Supervised Approach Imperative To-Do List Categorization

This repository contains a corpus and code base to categorize natural language todo list items as described in our paper A Supervised Approach To The Interpretation Of Imperative To-Do Lists.

This repository contains:

A publicly available corpus.
A code base similar to that given as published results in the arXiv paper.

Documents
Corpus
Citation
Code Base
Running the Tests
Changelog
Special Thanks
License

Documents

Corpus
Paper on arXiv (please cite this paper)
Paper (please do not cite this paper).
Slides
Evaluation (generated using the evaluation functionality)
Predictions (generated using the predictions functionality)

Corpus

The publicly available corpus is available here in Excel format. This corpus is referred to as Corpus B in the arXiv paper. The columns in the spreadsheet are:

Column Name	Description	Trello Artifact
`utterance`	The natural language todo list text.	no
`class`	The label if classified, otherwise left blank.	no
`board_name`	The name of the board	yes
`board_id`	The board ID	yes
`short_url`	The URL of the comment on Trello	yes
`description`	Additional description information for the task	yes

Citation

Please use the following to cite the arXiv paper.

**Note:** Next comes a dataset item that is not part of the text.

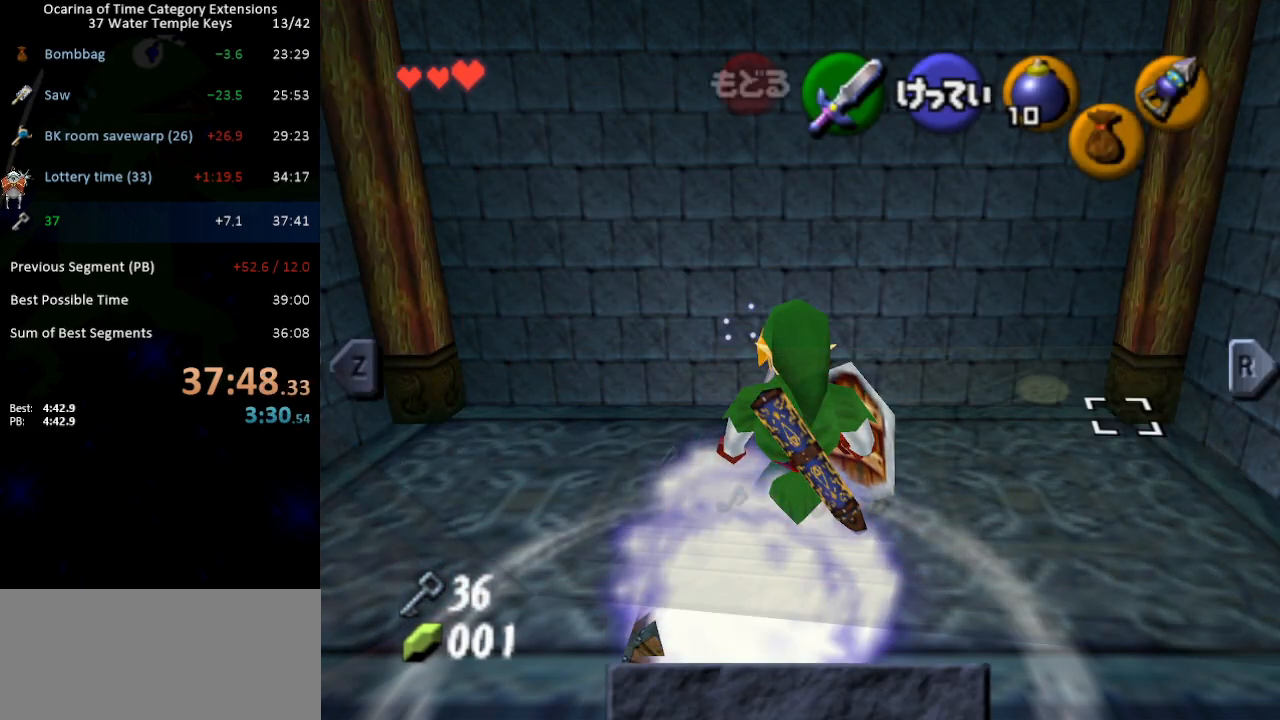
{"buttons": ["START"], "left_stick": "center", "right_stick": "center", "events": [[400, "START", "down"]]}
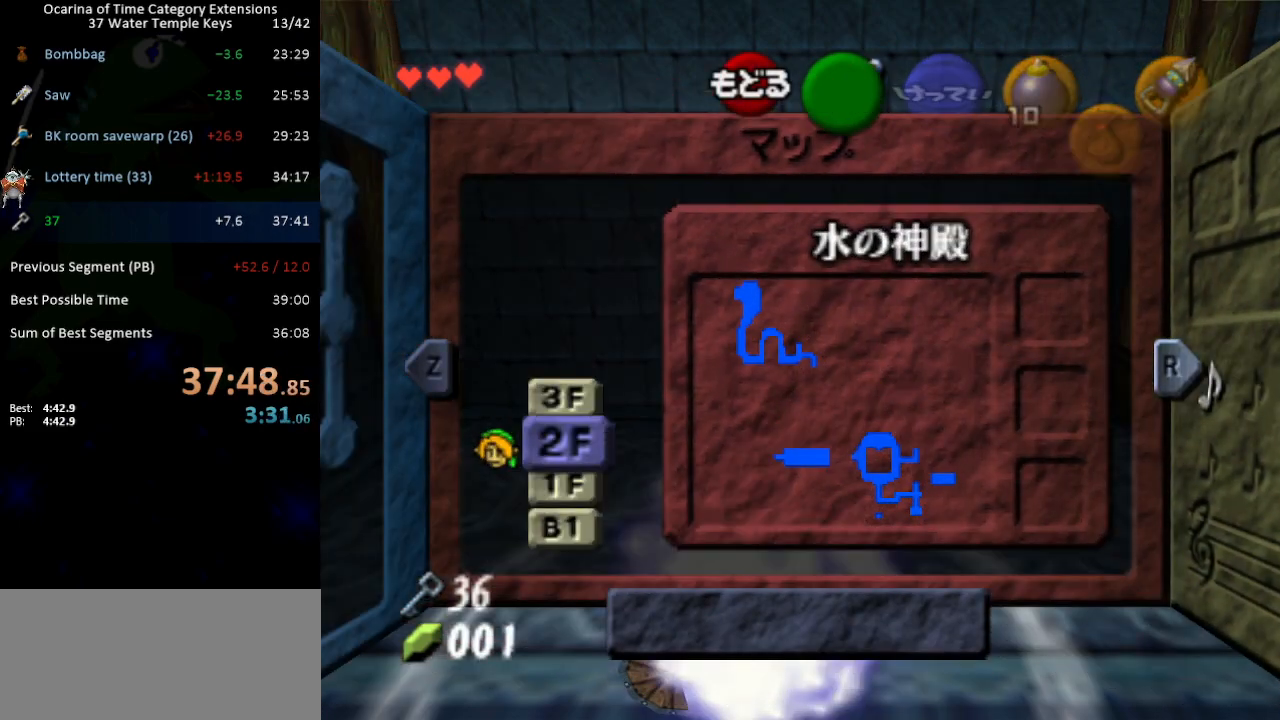
{"buttons": ["A"], "left_stick": "center", "right_stick": "center", "events": [[17, "START", "up"], [483, "A", "down"]]}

@article{landesDiEugenio2018,
  title = {A Supervised Approach To The Interpretation Of Imperative To-Do Lists},
  url = {http://arxiv.org/abs/1806.07999},
  note = {arXiv: 1806.07999},
  journal = {arXiv:1806.07999 [cs]},
  author = {Landes, Paul and Di Eugenio, Barbara},
  year = {2018},
  month = {Jun}
}

If you use this software in your research, please cite with the following BibTeX (note that the third party libraries also have citations):

@misc{plandesTodoTask2018,
  author = {Paul Landes},
  title = {Supervised Approach Imperative To-Do List Categorization},
  year = {2018},
  publisher = {GitHub},
  journal = {GitHub repository},
  howpublished = {\url{https://github.com/plandes/todo-task}}
}

The code base used in this repository is an updated version of the code used on Corpus A (see the arXiv paper). It is written in Clojure and written to be accessed mostly via make commands. However, it can be compiled into a command line app if you want to run the long running cross fold validation tasks. See the Running the Tests to compile and run it.

What's Included

The functionality included is agent classification as described in the arXiv paper. The following is not included:

Argument classification
Extending the Named Entity Recognizer (section 4.1)
The first verb model (section 4.2)

This functionality is not included as the origianl code base is proprietary. This code base was rewritten and third party libraries utilized where possible to speed up the development.

Third Party Libraries

Primary libraries used are listed below. Their dependencies can be traced from their respective repo links:

Documentation

API documentation.

Running the Tests

This section explains how to run the the model against the corpus to reproduce the results (similar) to the arXiv paper. These instructions assume either a UNIX, Linux, macOS operating system or maybe Cygwin under Windows.

Before proceeding, please install all the all tools given in the building section.

Parsing

This section describes how to parse the corpus and load the corpus. Note that if you just want to run the tests you can skip to test evaluation section. This means you don't need ElasticSearch, which is only necessary for parsing the corpus and creating file system train/test split. This is already done and in the repo already.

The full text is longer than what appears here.